## Work required
Please copy every line of text in the material below word for word, leaving the pictures out of your answer.

## Supplied material
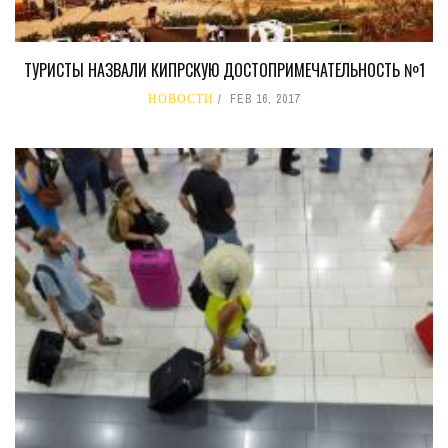
ТУРИСТЫ НАЗВАЛИ КИПРСКУЮ ДОСТОПРИМЕЧАТЕЛЬНОСТЬ №1
НОВОСТИ
FEB 16, 2017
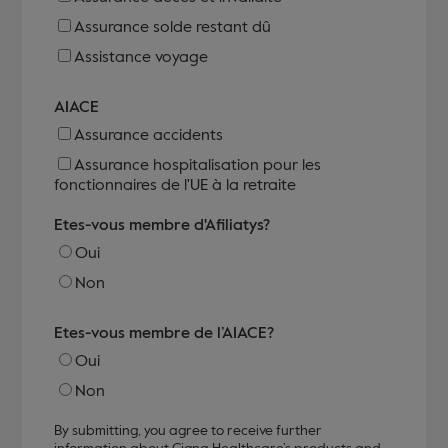
Assurance solde restant dû
Assistance voyage
AIACE
Assurance accidents
Assurance hospitalisation pour les
fonctionnaires de l'UE à la retraite
Etes-vous membre d'Afiliatys?
Oui
Non
Etes-vous membre de l’AIACE?
Oui
Non
By submitting, you agree to receive further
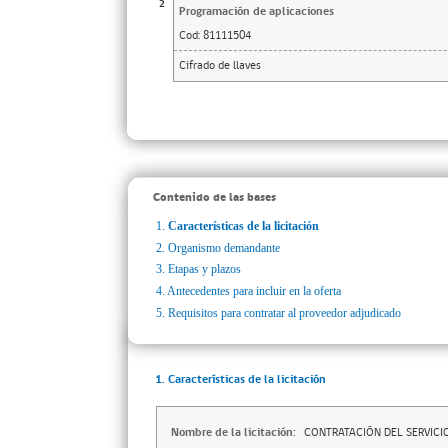
2
Programación de aplicaciones
Cod:
81111504
Cifrado de llaves
Contenido de las bases
1.
Características de la licitación
2.
Organismo demandante
3.
Etapas y plazos
4.
Antecedentes para incluir en la oferta
5.
Requisitos para contratar al proveedor adjudicado
1. Características de la licitación
Nombre de la licitación:
CONTRATACIÓN DEL SERVICI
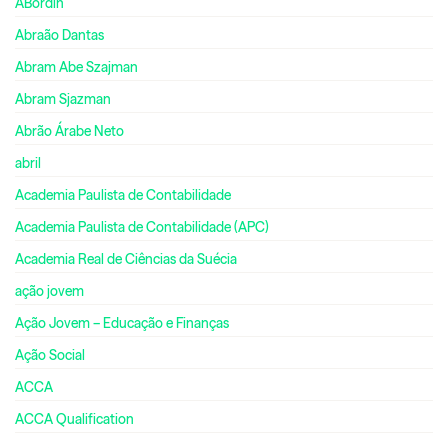
ABordin
Abraão Dantas
Abram Abe Szajman
Abram Sjazman
Abrão Árabe Neto
abril
Academia Paulista de Contabilidade
Academia Paulista de Contabilidade (APC)
Academia Real de Ciências da Suécia
ação jovem
Ação Jovem – Educação e Finanças
Ação Social
ACCA
ACCA Qualification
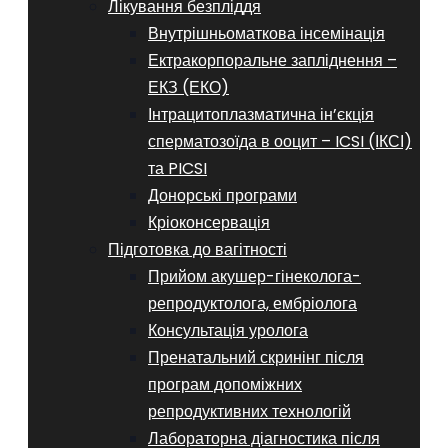
Лікування безпліддя
Внутрішньоматкова інсемінація
Ектракорпоральне запліднення –
ЕКЗ (ЕКО)
Інтрацитоплазматична ін’єкція
сперматозоїда в ооцит – ICSI (ІКСІ)
та PICSI
Донорські програми
Кріоконсервація
Підготовка до вагітності
Прийом акушер-гінеколога-
репродуктолога, ембріолога
Консультація уролога
Пренатальний скринінг після
програм допоміжних
репродуктивних технологій
​​Лабораторна діагностика після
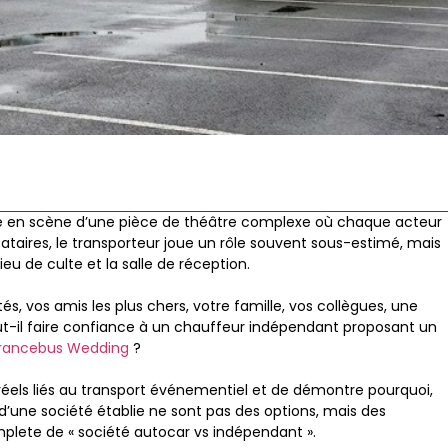
se en scène d’une pièce de théâtre complexe où chaque acteur
ataires, le transporteur joue un rôle souvent sous-estimé, mais
 lieu de culte et la salle de réception.
és, vos amis les plus chers, votre famille, vos collègues, une
aut-il faire confiance à un chauffeur indépendant proposant un
rancebus Wedding
?
réels liés au transport événementiel et de démontre pourquoi,
d’une société établie ne sont pas des options, mais des
plete de « société autocar vs indépendant ».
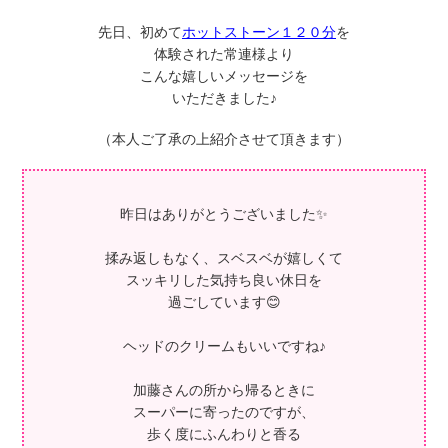
先日、初めて
ホットストーン１２０分
を
体験された常連様より
こんな嬉しいメッセージを
いただきました♪
（本人ご了承の上紹介させて頂きます）
昨日はありがとうございました✨
揉み返しもなく、スベスベが嬉しくて
スッキリした気持ち良い休日を
過ごしています😊
ヘッドのクリームもいいですね♪
加藤さんの所から帰るときに
スーパーに寄ったのですが、
歩く度にふんわりと香る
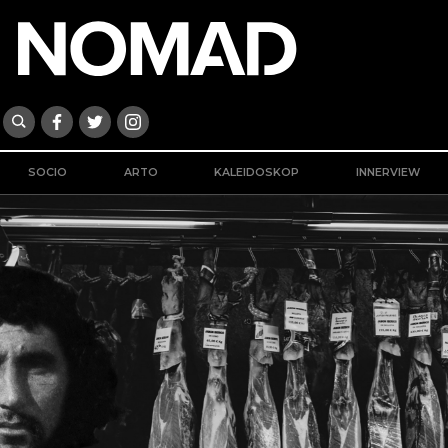
SOCIO
ARTO
KALEIDOSKOP
INNERVIEW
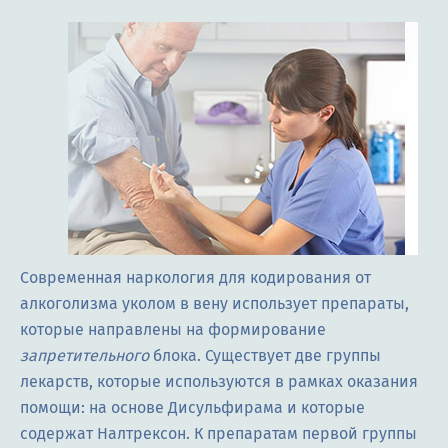
Современная наркология для кодирования от
алкоголизма уколом в вену использует препараты,
которые направлены на формирование
запретительного
блока. Существует две группы
лекарств, которые используются в рамках оказания
помощи: на основе Дисульфирама и которые
содержат Налтрексон. К препаратам первой группы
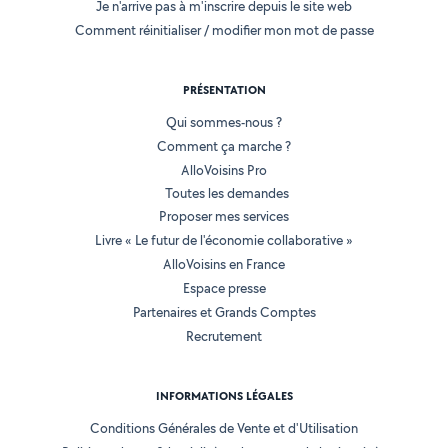
Je n'arrive pas à m'inscrire depuis le site web
Comment réinitialiser / modifier mon mot de passe
PRÉSENTATION
Qui sommes-nous ?
Comment ça marche ?
AlloVoisins Pro
Toutes les demandes
Proposer mes services
Livre « Le futur de l'économie collaborative »
AlloVoisins en France
Espace presse
Partenaires et Grands Comptes
Recrutement
INFORMATIONS LÉGALES
Conditions Générales de Vente et d'Utilisation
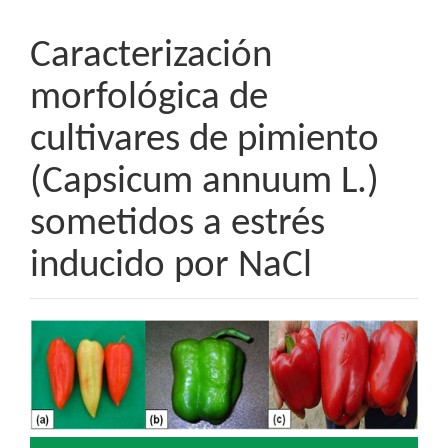
Caracterización
morfológica de
cultivares de pimiento
(Capsicum annuum L.)
sometidos a estrés
inducido por NaCl
Barra
lateral
del
artículo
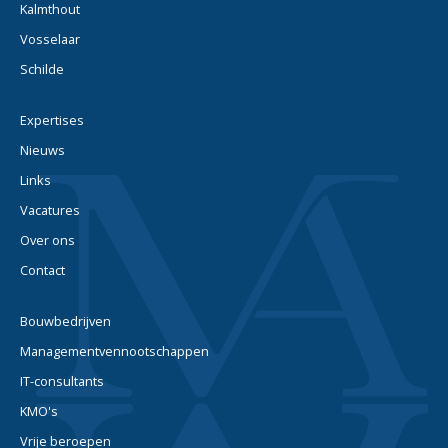
Kalmthout
Vosselaar
Schilde
Expertises
Nieuws
Links
Vacatures
Over ons
Contact
Bouwbedrijven
Managementvennootschappen
IT-consultants
KMO's
Vrije beroepen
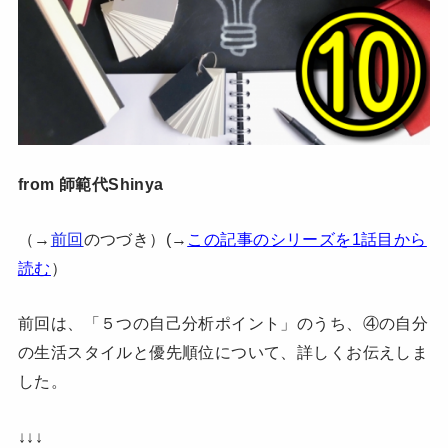
from 師範代Shinya
（→
前回
のつづき）(→
この記事のシリーズを1話目から
読む
）
前回は、「５つの自己分析ポイント」のうち、④の自分
の生活スタイルと優先順位について、詳しくお伝えしま
した。
↓↓↓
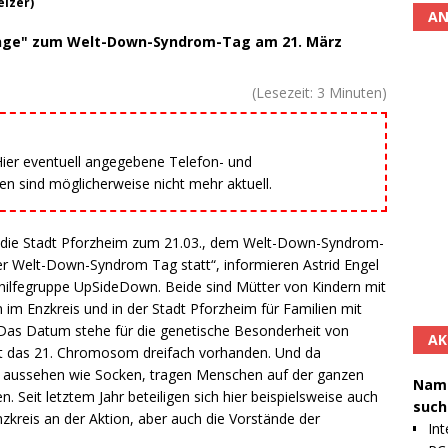
eizer)
AN
enge" zum Welt-Down-Syndrom-Tag am 21. März
(Lesezeit:
3
Minuten)
 Hier eventuell angegebene Telefon- und
 sind möglicherweise nicht mehr aktuell.
 die Stadt Pforzheim zum 21.03., dem Welt-Down-Syndrom-
er Welt-Down-Syndrom Tag statt“, informieren Astrid Engel
thilfegruppe UpSideDown. Beide sind Mütter von Kindern mit
n im Enzkreis und in der Stadt Pforzheim für Familien mit
as Datum stehe für die genetische Besonderheit von
AK
st das 21. Chromosom dreifach vorhanden. Und da
aussehen wie Socken, tragen Menschen auf der ganzen
Namh
 Seit letztem Jahr beteiligen sich hier beispielsweise auch
such
zkreis an der Aktion, aber auch die Vorstände der
Int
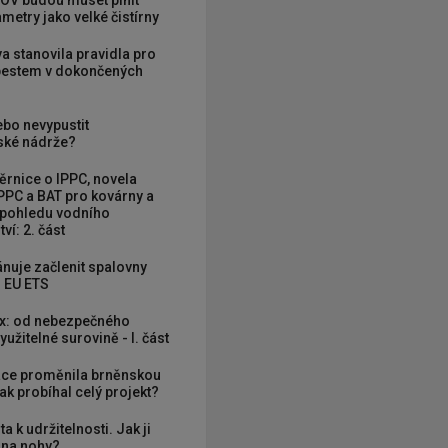
OV budou muset plnit
metry jako velké čistírny
va stanovila pravidla pro
zbestem v dokončených
ebo nevypustit
ké nádrže?
rnice o IPPC, novela
PPC a BAT pro kovárny a
 pohledu vodního
ví: 2. část
nuje začlenit spalovny
 EU ETS
x: od nebezpečného
užitelné surovině - I. část
ce proměnila brněnskou
ak probíhal celý projekt?
ta k udržitelnosti. Jak ji
í na nohy?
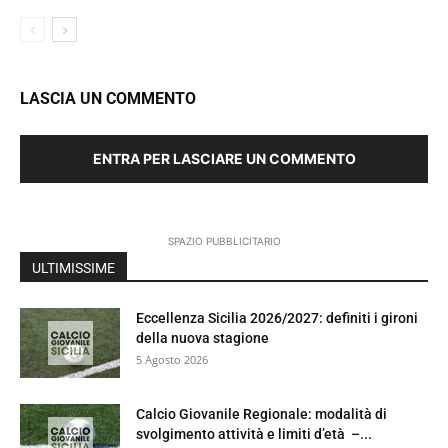
LASCIA UN COMMENTO
ENTRA PER LASCIARE UN COMMENTO
SPAZIO PUBBLICITARIO
ULTIMISSIME
Eccellenza Sicilia 2026/2027: definiti i gironi
della nuova stagione
5 Agosto 2026
Calcio Giovanile Regionale: modalità di
svolgimento attività e limiti d’età –...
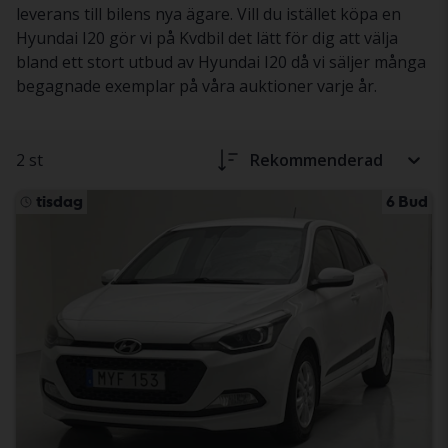
leverans till bilens nya ägare. Vill du istället köpa en
Hyundai I20 gör vi på Kvdbil det lätt för dig att välja
bland ett stort utbud av Hyundai I20 då vi säljer många
begagnade exemplar på våra auktioner varje år.
2 st
Rekommenderad
tisdag
6 Bud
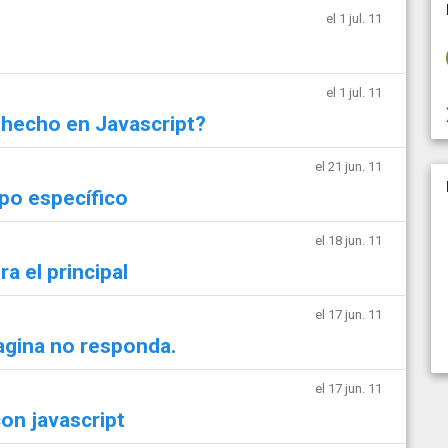
el 1 jul. 11
el 1 jul. 11
a hecho en Javascript?
el 21 jun. 11
ipo específico
el 18 jun. 11
a el principal
el 17 jun. 11
agina no responda.
el 17 jun. 11
con javascript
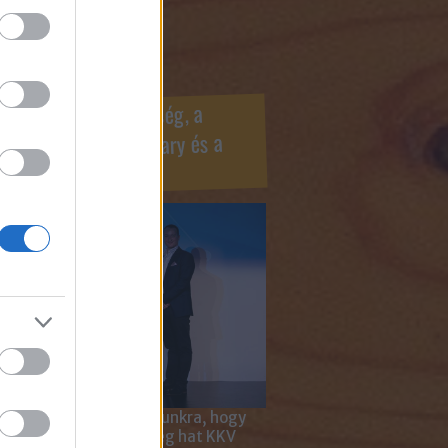
ook oldaldoboz
r Marketing Szövetség, a
ÍV, az Internet Hungary és a
mus szakma díjai
 megtiszteltetés számunkra, hogy
ar Marketing Szövetség hat KKV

## Solution for this task
ТУРИСТЫ НАЗВАЛИ КИПРСКУЮ ДОСТОПРИМЕЧАТЕЛЬНОСТЬ №1
НОВОСТИ
FEB 16, 2017
Assurance solde restant dû
Assistance voyage
AIACE
Assurance accidents
Assurance hospitalisation pour les
fonctionnaires de l'UE à la retraite
Etes-vous membre d'Afiliatys?
Oui
Non
Etes-vous membre de l’AIACE?
Oui
Non
By submitting, you agree to receive further
2
Programación de aplicaciones
Cod:
81111504
Cifrado de llaves
Contenido de las bases
1.
Características de la licitación
2.
Organismo demandante
3.
Etapas y plazos
4.
Antecedentes para incluir en la oferta
5.
Requisitos para contratar al proveedor adjudicado
1. Características de la licitación
Nombre de la licitación:
CONTRATACIÓN DEL SERVICI
ABordin
Abraão Dantas
Abram Abe Szajman
Abram Sjazman
Abrão Árabe Neto
abril
Academia Paulista de Contabilidade
Academia Paulista de Contabilidade (APC)
Academia Real de Ciências da Suécia
ação jovem
Ação Jovem – Educação e Finanças
Ação Social
ACCA
ACCA Qualification
Лікування безпліддя
Внутрішньоматкова інсемінація
Ектракорпоральне запліднення –
ЕКЗ (ЕКО)
Інтрацитоплазматична ін’єкція
сперматозоїда в ооцит – ICSI (ІКСІ)
та PICSI
Донорські програми
Кріоконсервація
Підготовка до вагітності
Прийом акушер-гінеколога-
репродуктолога, ембріолога
Консультація уролога
Пренатальний скринінг після
програм допоміжних
репродуктивних технологій
​​Лабораторна діагностика після
se en scène d’une pièce de théâtre complexe où chaque acteur
ataires, le transporteur joue un rôle souvent sous-estimé, mais
 lieu de culte et la salle de réception.
és, vos amis les plus chers, votre famille, vos collègues, une
aut-il faire confiance à un chauffeur indépendant proposant un
rancebus Wedding
?
réels liés au transport événementiel et de démontre pourquoi,
d’une société établie ne sont pas des options, mais des
plete de « société autocar vs indépendant ».
先日、初めて
ホットストーン１２０分
を
体験された常連様より
こんな嬉しいメッセージを
いただきました♪
（本人ご了承の上紹介させて頂きます）
昨日はありがとうございました✨
揉み返しもなく、スベスベが嬉しくて
スッキリした気持ち良い休日を
過ごしています😊
ヘッドのクリームもいいですね♪
加藤さんの所から帰るときに
スーパーに寄ったのですが、
歩く度にふんわりと香る
SOCIO
ARTO
KALEIDOSKOP
INNERVIEW
Современная наркология для кодирования от
алкоголизма уколом в вену использует препараты,
которые направлены на формирование
запретительного
блока. Существует две группы
лекарств, которые используются в рамках оказания
помощи: на основе Дисульфирама и которые
содержат Налтрексон. К препаратам первой группы
Je n'arrive pas à m'inscrire depuis le site web
Comment réinitialiser / modifier mon mot de passe
PRÉSENTATION
Qui sommes-nous ?
Comment ça marche ?
AlloVoisins Pro
Toutes les demandes
Proposer mes services
Livre « Le futur de l'économie collaborative »
AlloVoisins en France
Espace presse
Partenaires et Grands Comptes
Recrutement
INFORMATIONS LÉGALES
Conditions Générales de Vente et d'Utilisation
Caracterización
morfológica de
cultivares de pimiento
(Capsicum annuum L.)
sometidos a estrés
inducido por NaCl
Barra
lateral
del
artículo
Kalmthout
Vosselaar
Schilde
Expertises
Nieuws
Links
Vacatures
Over ons
Contact
Bouwbedrijven
Managementvennootschappen
IT-consultants
KMO's
Vrije beroepen
from 師範代Shinya
（→
前回
のつづき）(→
この記事のシリーズを1話目から
読む
）
前回は、「５つの自己分析ポイント」のうち、④の自分
の生活スタイルと優先順位について、詳しくお伝えしま
した。
↓↓↓
eizer)
AN
enge" zum Welt-Down-Syndrom-Tag am 21. März
(Lesezeit:
3
Minuten)
 Hier eventuell angegebene Telefon- und
 sind möglicherweise nicht mehr aktuell.
 die Stadt Pforzheim zum 21.03., dem Welt-Down-Syndrom-
er Welt-Down-Syndrom Tag statt“, informieren Astrid Engel
thilfegruppe UpSideDown. Beide sind Mütter von Kindern mit
n im Enzkreis und in der Stadt Pforzheim für Familien mit
as Datum stehe für die genetische Besonderheit von
AK
st das 21. Chromosom dreifach vorhanden. Und da
aussehen wie Socken, tragen Menschen auf der ganzen
Namh
 Seit letztem Jahr beteiligen sich hier beispielsweise auch
such
zkreis an der Aktion, aber auch die Vorstände der
Int
OV budou muset plnit
metry jako velké čistírny
va stanovila pravidla pro
zbestem v dokončených
ebo nevypustit
ké nádrže?
rnice o IPPC, novela
PPC a BAT pro kovárny a
 pohledu vodního
ví: 2. část
nuje začlenit spalovny
 EU ETS
x: od nebezpečného
užitelné surovině - I. část
ce proměnila brněnskou
ak probíhal celý projekt?
ta k udržitelnosti. Jak ji
í na nohy?
LASCIA UN COMMENTO
ENTRA PER LASCIARE UN COMMENTO
SPAZIO PUBBLICITARIO
ULTIMISSIME
Eccellenza Sicilia 2026/2027: definiti i gironi
della nuova stagione
5 Agosto 2026
Calcio Giovanile Regionale: modalità di
svolgimento attività e limiti d’età –...
leverans till bilens nya ägare. Vill du istället köpa en
Hyundai I20 gör vi på Kvdbil det lätt för dig att välja
bland ett stort utbud av Hyundai I20 då vi säljer många
begagnade exemplar på våra auktioner varje år.
2 st
Rekommenderad
tisdag
6 Bud
el 1 jul. 11
el 1 jul. 11
a hecho en Javascript?
el 21 jun. 11
ipo específico
el 18 jun. 11
a el principal
el 17 jun. 11
agina no responda.
el 17 jun. 11
con javascript
ook oldaldoboz
r Marketing Szövetség, a
ÍV, az Internet Hungary és a
mus szakma díjai
 megtiszteltetés számunkra, hogy
ar Marketing Szövetség hat KKV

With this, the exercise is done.